There are three mutually perpendicular vectors in ${\mathrm{ℝ}}^3$.  

• $\mathbf{u}\times (\mathbf{v}\times \mathbf{w})=\mathbf{0}$
  
• $|\mathbf{u}·(\mathbf{v}\times \mathbf{w}\left)\right|=\Vert \mathbf{u}\Vert \Vert \mathbf{v}\Vert \Vert \mathbf{w}\Vert$
  

The equation $\mathbf{u}\times (\mathbf{v}\times \mathbf{w})=(\mathbf{u}·\mathbf{w})\mathbf{v}-(\mathbf{u}·\mathbf{v})\mathbf{w}$ gives:

$$\begin{gathered} \mathbf{u}\times (\mathbf{v}\times \mathbf{w})=\left(\Vert \mathbf{u}\Vert \Vert \mathbf{w}\Vert \cos 90°\right)\mathbf{v}-\left(\Vert \mathbf{u}\Vert \Vert \mathbf{v}\Vert \cos 90°\right)\mathbf{w}\text{ (Vectors are perpendicular) } \\ =\left(0\right)\mathbf{v}-\left(0\right)\mathbf{w}\text{ (Simplify) } \\ =0 \end{gathered}$$

Therefore, if three vectors are mutually perpendicular then $\mathbf{u}\times (\mathbf{v}\times \mathbf{w})=0$ holds.

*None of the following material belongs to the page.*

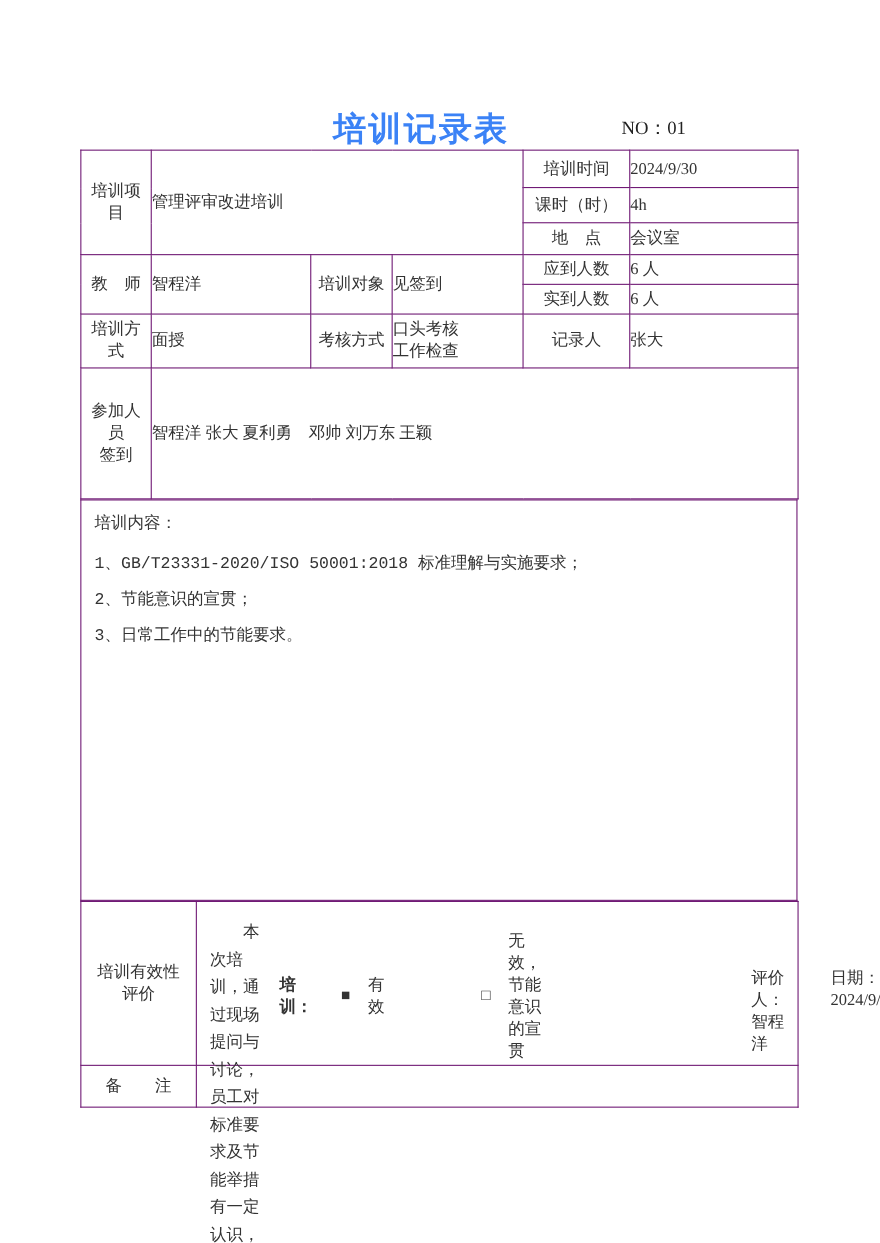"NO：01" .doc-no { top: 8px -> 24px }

The vectors $\mathbf{u}$ and $\mathbf{v}\times \mathbf{w}$ are parallel to each other.

The value of $\mathbf{u}·(\mathbf{v}\times \mathbf{w})$ is:

$$\begin{gathered} \mathbf{u}·(\mathbf{v}\times \mathbf{w})=\Vert \mathbf{u}\Vert \Vert \mathbf{v}\times \mathbf{w}\Vert \cos \theta \\ \left.=\Vert \mathbf{u}\Vert \Vert \mathbf{v}\times \mathbf{w}\Vert \cos 0°\text{ (Angle between }\mathbf{u}\text{ and }\mathbf{v}\times \mathbf{w}\right) \\ =\Vert \mathbf{u}\Vert \Vert \mathbf{v}\times \mathbf{w}\Vert \\ =\Vert \mathbf{u}\Vert \Vert \mathbf{v}\Vert \Vert \mathbf{w}\Vert \sin 90°\text{ (Because vectors }\mathbf{v}\mathbf{ }\mathbf{and}\mathbf{ }\mathbf{w}\text{ are perpendicular) } \\ =\Vert \mathbf{u}\Vert \Vert \mathbf{v}\Vert \Vert \mathbf{w}\Vert \end{gathered}$$

Therefore, the result $\mathbf{u}·(\mathbf{v}\times \mathbf{w})=\Vert \mathbf{u}\Vert \Vert \mathbf{v}\Vert \Vert \mathbf{w}\Vert$ is proved.